The answer to all those questions is as simple as it is crazy. It's because Ken Whisenhunt coaches the Cardinals like the Joker.

Yeah, that Joker, the one from Batman. No, not the Jack Nicholson version but rather the cinematically brilliant portrayal done by the late Heath Ledger in The Dark Knight.

Ken Whisenhunt isn't crazy, nor does he wear "makeup" on the sidelines, but his strategy mirrors one of the key theories of the Joker in the film.

You know... You know what I've noticed? Nobody panics when things go "according to plan." Introduce a little anarchy. Upset the established order, and everything becomes chaos. I'm an agent of chaos. Oh, and you know the thing about chaos? It's fair! ~ The Joker, The Dark Knight

Whisenhunt does just that with the Cardinals.

By not playing Leinart much, by forcing Beanie Wells to fight for his carries, by only letting one of the young quarterbacks play and even by not naming a starting cornerback between Greg Toler and Trumaine McBride, he's upsetting the established order and creating chaos on the roster in the preseason.

That chaos causes players to fight for their position and livelihood, just like it caused people in the movie to do.

Whisenhunt doesn't want these players to be comfortable in their positions and wants them to feel a sense of urgency. It's why Beanie Wells is battling Tim Hightower for the starting running back position and why he's expressing his desire for carries.

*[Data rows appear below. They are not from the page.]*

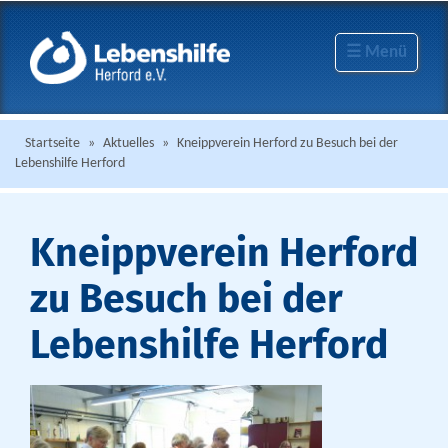
☰ Menü
Startseite
»
Aktuelles
»
Kneippverein Herford zu Besuch bei der
Lebenshilfe Herford
Kneippverein Herford
zu Besuch bei der
Lebenshilfe Herford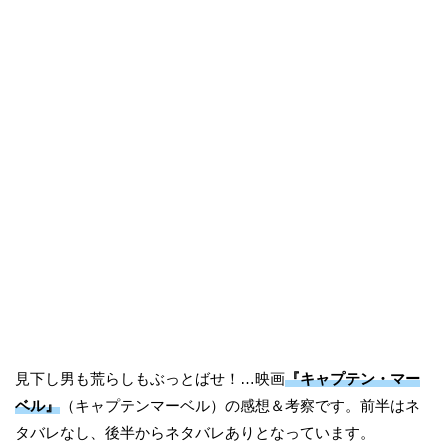
見下し男も荒らしもぶっとばせ！…映画
『キャプテン・マー
ベル』
（キャプテンマーベル）の感想＆考察です。前半はネ
タバレなし、後半からネタバレありとなっています。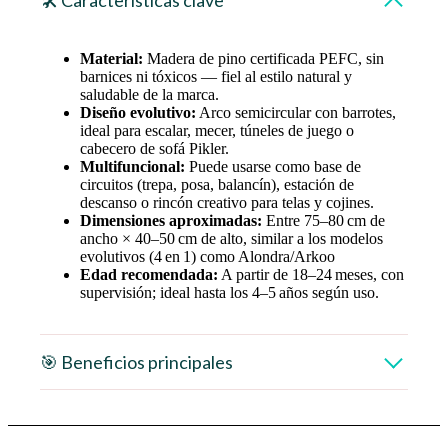
🛠️ Características clave
Material:
Madera de pino certificada PEFC, sin
barnices ni tóxicos — fiel al estilo natural y
saludable de la marca.
Diseño evolutivo:
Arco semicircular con barrotes,
ideal para escalar, mecer, túneles de juego o
cabecero de sofá Pikler.
Multifuncional:
Puede usarse como base de
circuitos (trepa, posa, balancín), estación de
descanso o rincón creativo para telas y cojines.
Dimensiones aproximadas:
Entre 75–80 cm de
ancho × 40–50 cm de alto, similar a los modelos
evolutivos (4 en 1) como Alondra/Arkoo
Edad recomendada:
A partir de 18–24 meses, con
supervisión; ideal hasta los 4–5 años según uso.
🎯 Beneficios principales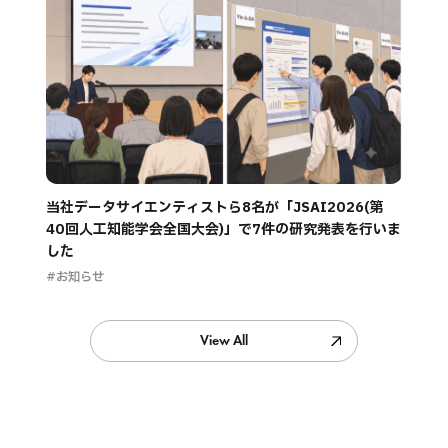
当社データサイエンティストら8名が「JSAI2026(第
40回人工知能学会全国大会)」で7件の研究発表を行いま
した
#お知らせ
View All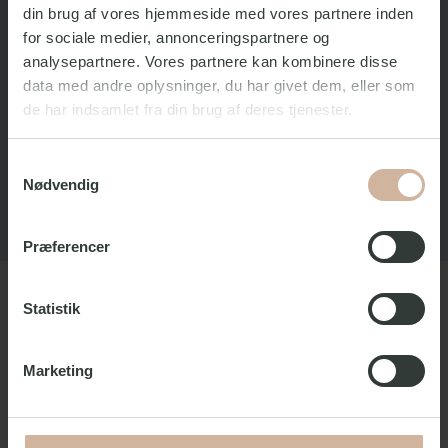
din brug af vores hjemmeside med vores partnere inden
uddannelse og formidling arbejder Botanisk Have aktivt
for at bevare truede plantearter og fremme
for sociale medier, annonceringspartnere og
bæredygtig forvaltning af naturressourcer.
analysepartnere. Vores partnere kan kombinere disse
data med andre oplysninger, du har givet dem, eller som
Botanisk Have er et populært rekreativt område, hvor
de har indsamlet fra din brug af deres tjenester.
folk kommer for at nyde freden og skønheden i naturen.
Med åbne græsplæner, hyggelige stier og smukke haver
er haven et ideelt sted for en afslappende gåtur, picnic
Samtykkevalg
Nødvendig
eller bare en stund med eftertænksomhed.
Præferencer
Statistik
Marketing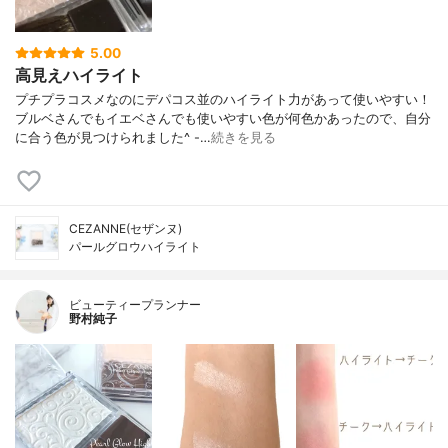
5.00
高見えハイライト
プチプラコスメなのにデパコス並のハイライト力があって使いやすい！
ブルベさんでもイエベさんでも使いやすい色が何色かあったので、自分
に合う色が見つけられました^ -…
続きを見る
CEZANNE(セザンヌ)
パールグロウハイライト
ビューティープランナー
野村純子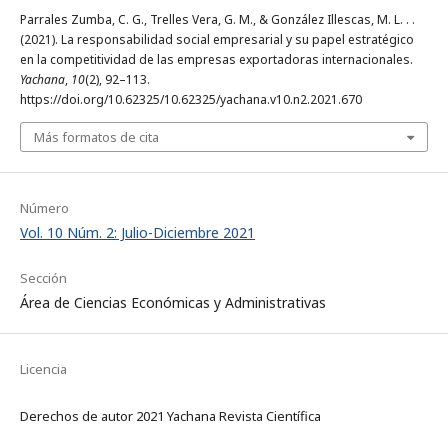
Parrales Zumba, C. G., Trelles Vera, G. M., & González Illescas, M. L. . .
(2021). La responsabilidad social empresarial y su papel estratégico
en la competitividad de las empresas exportadoras internacionales.
Yachana
,
10
(2), 92–113.
https://doi.org/10.62325/10.62325/yachana.v10.n2.2021.670
Más formatos de cita
Número
Vol. 10 Núm. 2: Julio-Diciembre 2021
Sección
Área de Ciencias Económicas y Administrativas
Licencia
Derechos de autor 2021 Yachana Revista Científica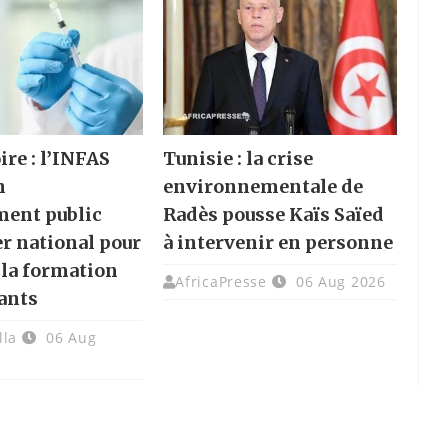
ire : l’INFAS
Tunisie : la crise
n
environnementale de
ment public
Radès pousse Kaïs Saïed
er national pour
à intervenir en personne
 la formation
AfricaPresse
06 Aug 2026
ants
lla
06 Aug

It's why even though Greg Toler has shown flashes of brilliance in practice that Trumaine McBride is still ahead of him on the depth chart.

It's why John Skelton and Max Hall didn't play in the same game and it's why Matt Leinart has been sitting on the sideline watching while Derek Anderson is given an extended opportunity to prove himself.

It's all about introducing a little anarchy to the process. In the end the best, hungriest player will wind up with the job and that is fair.

So while you're watching Ken Whisenhunt's team over the next few weeks just ask yourself  "Why so serious?", it's just preseason. 

The coach is just an agent of chaos it's all going according to plan, or lack there of.